A review by sarahglen
Thick: And Other Essays by Tressie McMillan Cottom

4.0

Tressie's writing makes up at least 10% of my NC pride. Thank god she is prolific (and one of the reasons I find Twitter worth opening).

A few lines worth noting:

— "On one of my first forays into publishing anything, an editor told me that I was too readable to be academic, too deep to be popular, too country black to be literary, and too naive to show the rigor of my thinking in the complexity of my prose. I had wanted to create something meaningful that sounded not only like me, but like all of me. It was too thick. ... In a modern society, who is allowed to speak with authority is a political act."

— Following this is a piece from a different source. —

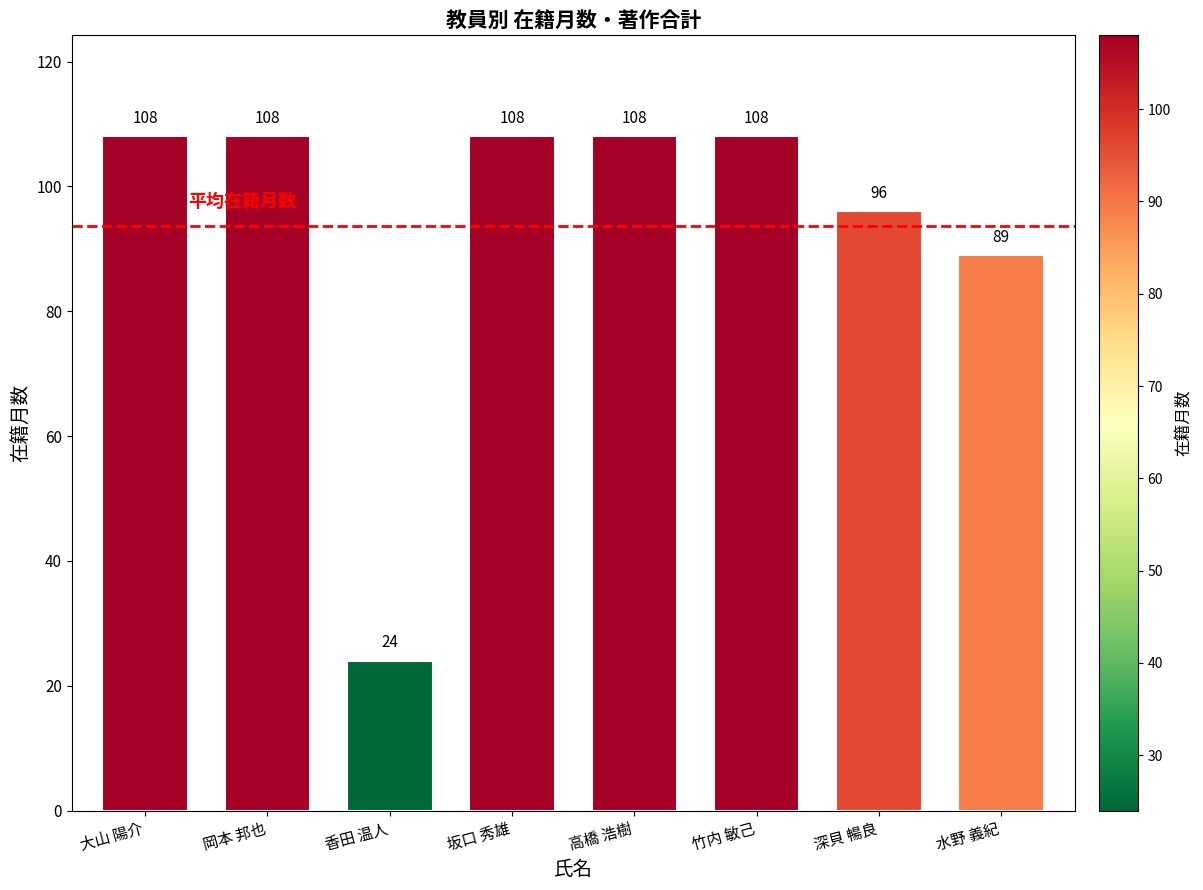

What is the difference between the maximum and second lowest values?

19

— "That is because beauty actually isn't what you look like; beauty is the preferences that reproduce the existing social order."

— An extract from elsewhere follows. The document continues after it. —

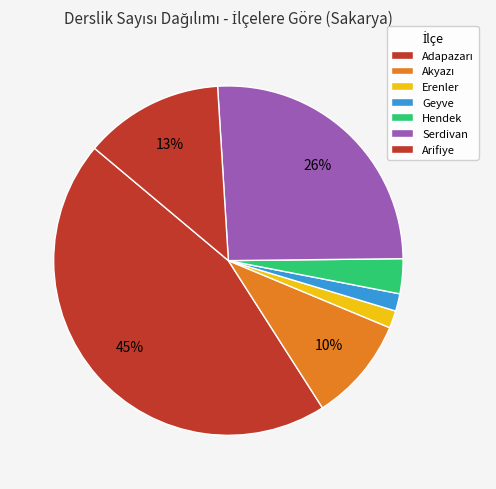

Is the sum of Hendek and Adapazarı greater than half?

No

— "Indeed, any system of oppression must allow exceptions to validate itself as meritorious. How else will those who are oppressed by the system internalize their own oppression?"

— "What is commodified is always, always stratified."

— "Those of us who know our whites know one thing above all else: whiteness defends itself. Against change, against progress, against hope, against black dignity, against black lives, against reason, against truth, against facts, against native claims, against its own laws and customs.

— "If economic anxiety shapes one's political attitudes, would not a group of voters who have always lived with near-recessionary rates of unemployment and stagnant wages for generations have illuminating thoughts on labor, on the economy?"